Russian Arctic regions celebrate Day of Cold
The nations of the Russian Arctic, who can’t imagine their life without strong freezing temperatures, have decided to celebrate the Day of the Cold on the last day of winter. This year, on February 29, the Day of the Cold is celebrated for the first time. The organizers say they want to attract public attention to the problems and opportunities in the Russian Arctic and hope that the holiday will become an annual International event.
The languages of the Arctic nations have about 50 words to describe different types of snow. Since their childhood these people learn to distinguish between slightest details, shades and different types of snow. The cold weather is a prerequisite of the whole Arctic environment. Without it polar bears, seals, white whales and other Arctic sea mammals could not survive. The traditional way of living of the Arctic people would also be impossible without the cold weather.
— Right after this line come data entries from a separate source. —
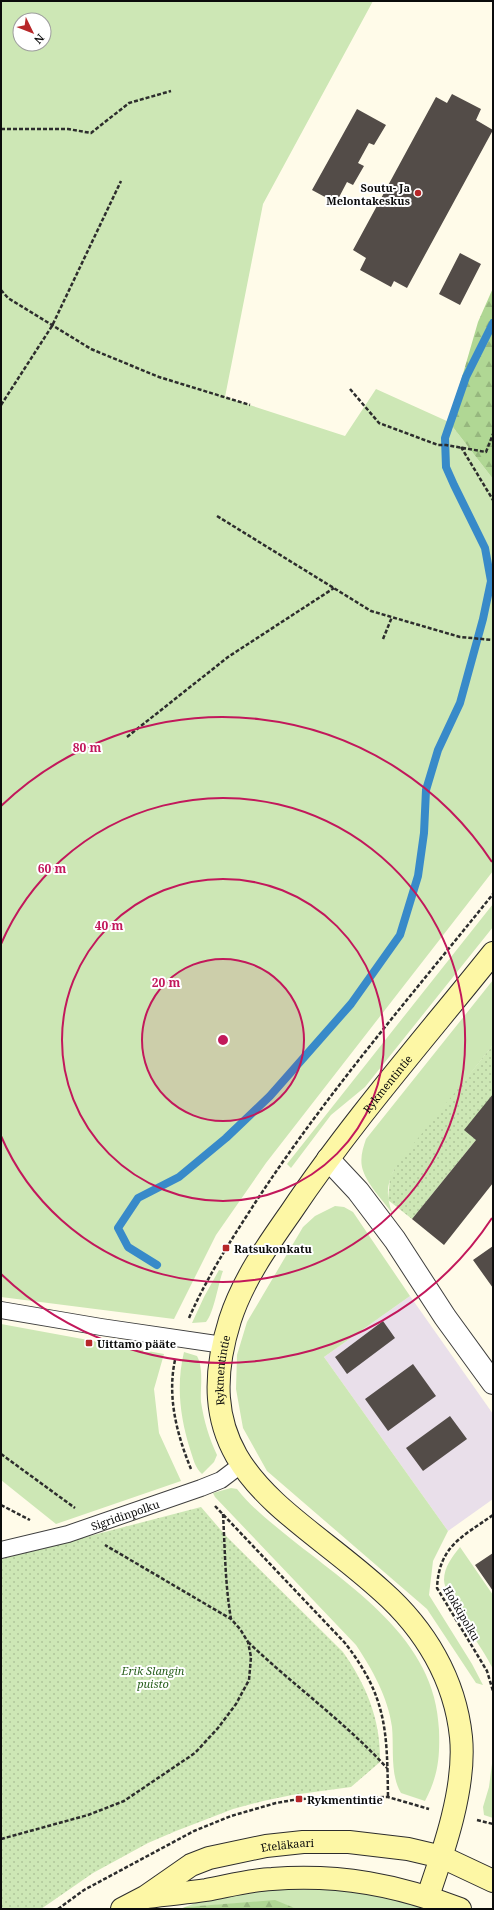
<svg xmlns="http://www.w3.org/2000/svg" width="494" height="1910" viewBox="0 0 494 1910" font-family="'Noto Serif',serif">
	<defs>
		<pattern id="forest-firs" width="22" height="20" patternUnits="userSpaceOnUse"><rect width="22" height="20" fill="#b0d794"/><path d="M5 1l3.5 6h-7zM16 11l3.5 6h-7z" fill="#96b77e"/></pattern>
		<pattern id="park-dots" width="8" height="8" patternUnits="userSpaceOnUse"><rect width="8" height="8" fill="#cde7b5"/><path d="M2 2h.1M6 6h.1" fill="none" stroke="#afc59a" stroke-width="1.8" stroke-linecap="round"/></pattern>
	</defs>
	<rect width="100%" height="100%" fill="#fffbe9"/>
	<!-- industrial -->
	<path fill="#e9dfea" d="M410,1296L493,1414V1499L448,1531L324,1357Z"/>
	<!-- grass -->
	<path fill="#cde7b5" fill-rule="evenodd" d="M1,1H373L263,204L225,397L345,436L376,389L449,422L493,479V871L266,1163L216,1235L174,1319L1,1297ZM20,20H44V44H20Z
		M493,904V927L365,1087L331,1115L291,1168L287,1164Z
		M493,980V1045L394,1170C386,1185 386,1199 393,1214C384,1202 365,1182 362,1167C360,1157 363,1148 366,1139Z
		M335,1206L344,1207L353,1212L410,1296L324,1357L448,1531L433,1561L429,1595L472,1664L483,1685L476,1683L427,1609L267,1471L243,1428L236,1389L237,1355L247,1322L303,1227L315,1216Z
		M219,1270L223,1271C218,1284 214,1313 206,1322L192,1323L204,1297Z
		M1,1324L164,1354L154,1389L159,1433L181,1481L56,1524L1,1480Z
		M184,1352L197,1356C204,1369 200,1388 201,1402C204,1421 209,1438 217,1455L214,1462L202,1474C195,1468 193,1458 190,1449C180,1417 176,1385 184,1352Z
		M231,1488L237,1489C251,1507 268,1520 285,1534C350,1587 436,1638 439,1730C440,1758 438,1776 425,1801L401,1793C390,1775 394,1748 392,1727C388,1697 372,1669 356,1645L215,1497L213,1493Z
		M460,1547L493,1595V1669C484,1649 444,1597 444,1580C444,1567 452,1557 460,1547Z
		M493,1756V1818L484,1815L483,1807L489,1787Z
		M290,1887L374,1892L435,1909H297L275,1901L185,1907C219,1893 254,1890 290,1887Z"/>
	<!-- forest -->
	<path fill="url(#forest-firs)" d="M493,288V479L449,422L478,322Z
		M275,1900L297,1909H180L185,1907Z"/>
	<!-- park -->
	<path fill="url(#park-dots)" d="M493,1045V1094L476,1140L412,1219L388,1200L390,1177L398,1163Z
		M201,1507L226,1536L343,1652C367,1686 381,1721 380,1762L351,1787L292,1795L263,1801L233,1809L176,1831L148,1843L93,1873L41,1909H1V1559Z"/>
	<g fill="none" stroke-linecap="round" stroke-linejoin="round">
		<!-- stream -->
		<path stroke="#388ac9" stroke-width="8" d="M157,1265L128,1247L118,1228L138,1198L179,1177L226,1138L270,1096L351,1004L400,935L418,876L424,833L426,790L438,750L460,703L483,619L491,581L485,548L454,485L446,467L445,438L466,377L493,323"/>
	</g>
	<!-- building -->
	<path fill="#534c48" d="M452,94L481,109L476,120L493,130L407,288L394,281L391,287L360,270L366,258L353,250L436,97L447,103Z
		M357,109L386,125L374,145L369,143L358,163L364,166L353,185L347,182L336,203L312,190Z
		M460,253L481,264L460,305L439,294Z
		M493,1094V1183L444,1245L412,1219L476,1140L464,1130Z
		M493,1246V1288L473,1260Z
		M383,1321L395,1338L347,1374L335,1357Z
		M413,1364L436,1396L388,1431L365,1399Z
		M450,1416L467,1439L423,1471L406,1448Z
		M493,1553V1591L475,1565Z"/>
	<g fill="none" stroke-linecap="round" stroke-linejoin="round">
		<!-- lane casing -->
		<g stroke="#3e3e3e" stroke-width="18">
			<g id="lane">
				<path d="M1,1310L101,1327L223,1345"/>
				<path id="s1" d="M1,1550L68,1534L201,1488L221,1480L242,1464"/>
			</g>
		</g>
		<!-- street casing -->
		<g stroke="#3e3e3e" stroke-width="24">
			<path id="street" d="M328,1159L358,1191L395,1240L445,1317L493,1383"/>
		</g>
		<!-- secondary casing -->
		<g stroke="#2d2d2d" stroke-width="24">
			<g id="secondary">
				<path id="s2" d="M428,1896C444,1850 466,1787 461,1737C455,1679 425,1629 382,1591C290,1507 183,1470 230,1320C243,1280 267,1246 291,1212C352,1121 425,1038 493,953"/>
				<path d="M148,1897C167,1894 187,1893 206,1890C228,1886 250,1880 272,1879C341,1874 397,1885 460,1909"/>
				<path id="s3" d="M122,1909L145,1897L191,1865L209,1858L266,1846L303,1842H349L408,1849L442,1857L493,1881"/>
			</g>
		</g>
		<!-- path -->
		<path stroke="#2d2d2d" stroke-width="2.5" stroke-dasharray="4 2" stroke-linecap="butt" d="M1,129H68L91,133L129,103L171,91
			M1,290L8,298L91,349L159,377L250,405
			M350,389L379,423L438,445H446L486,452L493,434
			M1,405L52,326L121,181
			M461,447L493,500
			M217,516L371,611L460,637L493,640
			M383,639L392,617
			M127,737L228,657L334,588
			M189,1318C207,1277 231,1240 255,1203C326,1094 412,995 493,894
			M175,1360C167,1397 177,1435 191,1469
			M1,1454L75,1508
			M1,1505L30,1520
			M215,1506L345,1643C387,1697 387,1731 388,1797
			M223,1514C225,1549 225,1584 231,1619
			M493,1515C462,1537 439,1546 437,1588L487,1671L493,1691
			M248,1642C293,1685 345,1722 387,1768
			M477,1820L493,1824
			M1,1839L88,1815L124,1801L195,1753L218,1728L236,1704L249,1680L251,1657L248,1642L240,1629L231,1619L105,1545
			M58,1909L84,1890L194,1831L231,1816L276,1803L299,1799L388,1797L429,1809"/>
		<!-- lane -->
		<use href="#lane" stroke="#fff" stroke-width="16"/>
		<!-- street -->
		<use href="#street" stroke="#fff" stroke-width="22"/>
		<!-- secondary -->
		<use href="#secondary" stroke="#fdf7a5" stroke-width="22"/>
	</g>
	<!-- distance rings -->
	<circle cx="223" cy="1040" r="81" fill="#c2185b" fill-opacity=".12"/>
	<g fill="none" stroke="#c2185b" stroke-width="2">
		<circle cx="223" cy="1040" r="81"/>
		<circle cx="223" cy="1040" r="161"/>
		<path d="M1 944A242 242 0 1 1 1 1136"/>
		<path d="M492 1218A322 322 0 0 1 1 1274M1 806A322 322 0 0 1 492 862"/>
	</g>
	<!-- markers -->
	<g fill="#b72729" stroke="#fff" stroke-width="1.5">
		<circle cx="418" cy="193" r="4"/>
		<rect x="222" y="1244" width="8" height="8" rx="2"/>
		<rect x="85" y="1339" width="8" height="8" rx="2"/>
		<rect x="295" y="1795" width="8" height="8" rx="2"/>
	</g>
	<g text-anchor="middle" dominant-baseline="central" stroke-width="4" stroke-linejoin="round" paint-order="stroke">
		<!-- poi labels -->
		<g font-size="11" font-weight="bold" fill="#0b0b0b" stroke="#fff" text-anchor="start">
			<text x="410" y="187" text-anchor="end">Soutu- Ja<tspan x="410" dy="13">Melontakeskus</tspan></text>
			<text x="234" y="1248">Ratsukonkatu</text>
			<text x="97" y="1343">Uittamo pääte</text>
			<text x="307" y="1799">Rykmentintie</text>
		</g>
		<!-- street labels -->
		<g font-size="11" fill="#0b0b0b" stroke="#fff">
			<text stroke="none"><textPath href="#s2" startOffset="958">Rykmentintie</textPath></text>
			<text stroke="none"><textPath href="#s2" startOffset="622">Rykmentintie</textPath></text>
			<text stroke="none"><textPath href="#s1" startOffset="129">Sigridinpolku</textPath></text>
			<text transform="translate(462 1613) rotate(60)">Hokkipolku</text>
			<text stroke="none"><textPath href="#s3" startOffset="181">Eteläkaari</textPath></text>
		</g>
		<!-- park labels -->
		<g font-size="11" font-style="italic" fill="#29601e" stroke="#fff">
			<text x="153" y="1670">Erik Slangin<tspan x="153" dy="13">puisto</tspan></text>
		</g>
	</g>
	<circle cx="223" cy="1040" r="6" fill="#c2185b" stroke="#fff" stroke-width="2"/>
	<g font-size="12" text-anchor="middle" font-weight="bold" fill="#c2185b" stroke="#fff" stroke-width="4" stroke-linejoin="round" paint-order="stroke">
		<text x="87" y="752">80 m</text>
		<text x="52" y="873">60 m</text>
		<text x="109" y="930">40 m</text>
		<text x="166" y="987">20 m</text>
	</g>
	<!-- border -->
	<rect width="494" height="1910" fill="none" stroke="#0b0b0b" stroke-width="4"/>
	<!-- north arrow -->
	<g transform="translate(32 32) rotate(133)"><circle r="19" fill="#ffffff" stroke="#9d9d9d"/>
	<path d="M0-3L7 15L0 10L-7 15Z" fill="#b72729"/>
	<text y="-6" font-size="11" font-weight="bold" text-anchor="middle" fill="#0b0b0b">N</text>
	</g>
</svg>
The idea to celebrate the Day of the Cold emerged in a reindeer skin tent, a traditional house of the Arctic people, in a village located in the vicinity of the city of Naryan Mar in Russia’s polar region, head of the Center of Arctic Initiatives Matvey Chuprov says
"We got together and decided that we needed a common public holiday which would unite peoples of the Arctic region and help them protect their interests, the environment we live in. We decided that it was time to stop fighting global warming and start “protecting” the cold instead. This would entails changing the current approaches and changing the principles laid down by the Kyoto protocol which unfortunately do not work in the current situation anymore."
Marking this event is a simple but effective way to draw attention of the global community to such the miracle the Arctic region is, Chuprov says. The first Day of the Cold is marked by scientific forums which are held in the cities of Russia’s Arctic region and of course by folk festivals. Although the name of the holiday may sound “chilling” the idea of holding such an event is brilliant, the Arctic researcher and head of the Museum of Arctic and Antarctic Viktor Boyarsky says.
"It is important that the event develops into a dynamic and inspiring holiday for young people and enliven the lives of the peoples of the Arctic. I think it will become a tradition."
Today, folk festivals are being held in the cities of Naryan-Mar and Archangelsk. Also a video conference has been organized between the two cities. On Naryan-Mar’s central square of a reindeer skin tent has been put up. The visitors can have a ride in reindeer carts and taste traditional food. In Archangelsk, students staged a flash mob. In Salehard, the capital of the Yamal-Nenets autonomous region, a children’s festival is underway. The festival is sponsored by the city government, the Federation of Russia children’s organizations and several international funds.